When you transcribe the listing that follows, keep every line exact and skip any picture.

- [Given data]:
- Opening Delimiter -
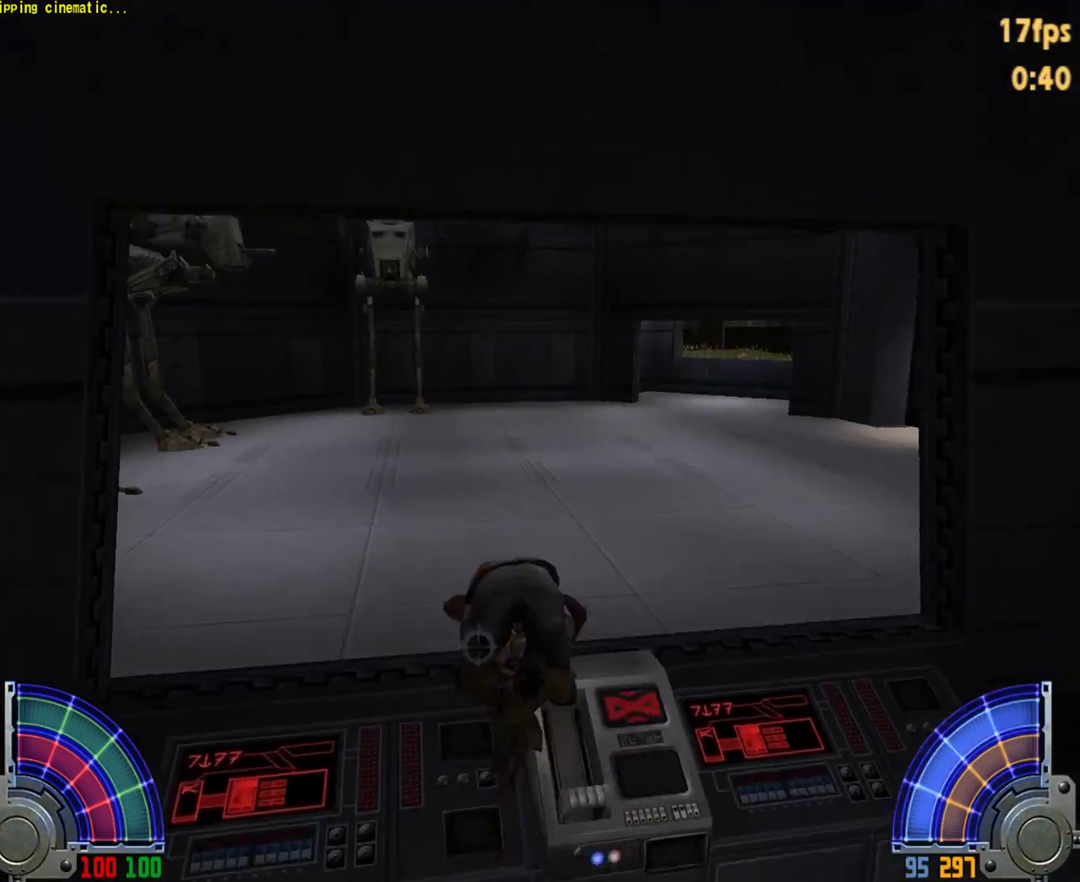
{"keys": ["w"], "mouse": [], "events": []}
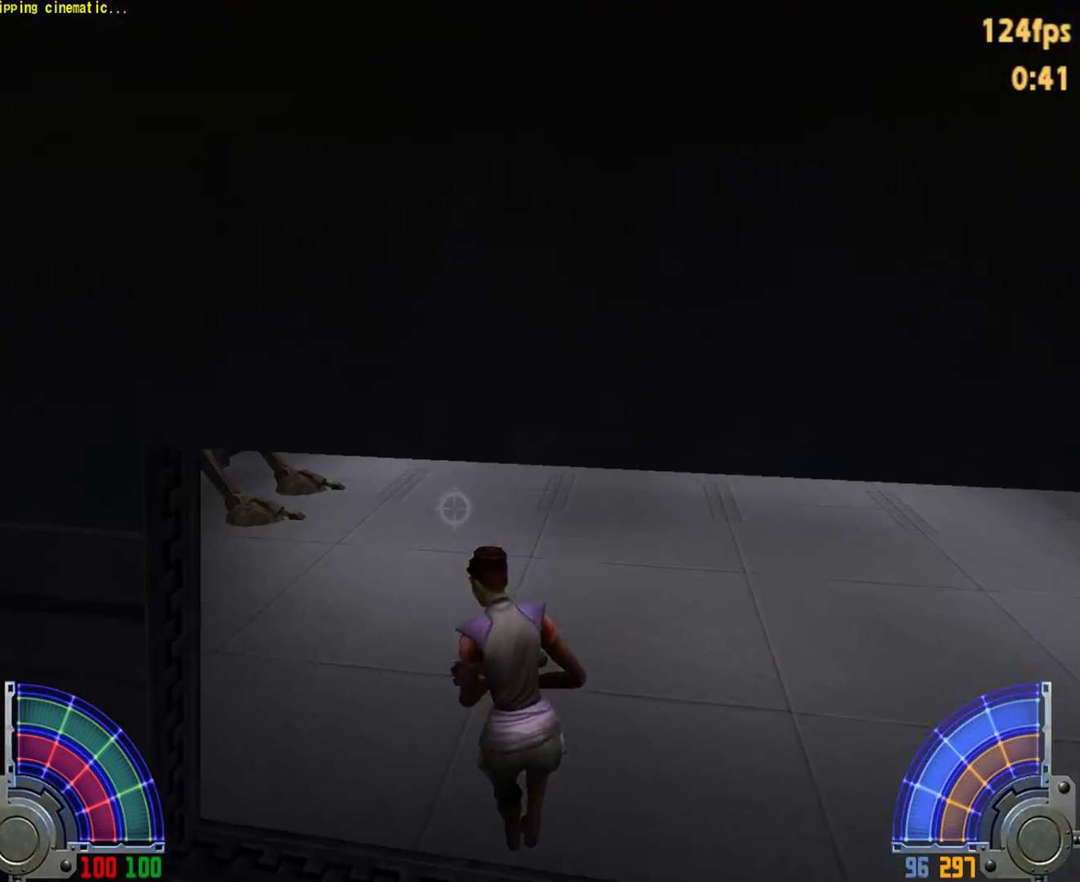
{"keys": ["w"], "mouse": [], "events": []}
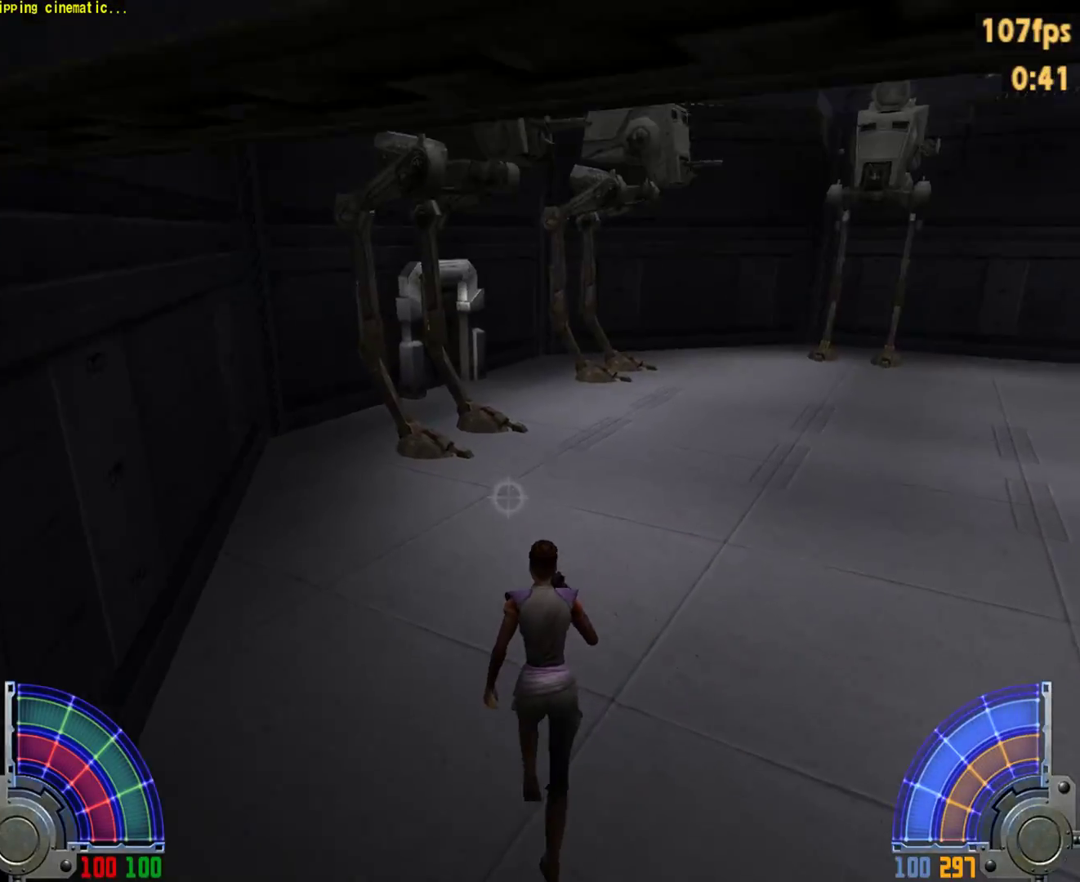
{"keys": ["a", "w"], "mouse": [], "events": [[300, "d", "down"], [300, "space", "down"], [400, "a", "down"], [450, "d", "up"], [450, "space", "up"]]}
- Closing Delimiter -
- [Result below]:
{"keys": ["w"], "mouse": [], "events": []}
{"keys": ["w"], "mouse": [], "events": []}
{"keys": ["a", "w"], "mouse": [], "events": [[300, "d", "down"], [300, "space", "down"], [400, "a", "down"], [450, "d", "up"], [450, "space", "up"]]}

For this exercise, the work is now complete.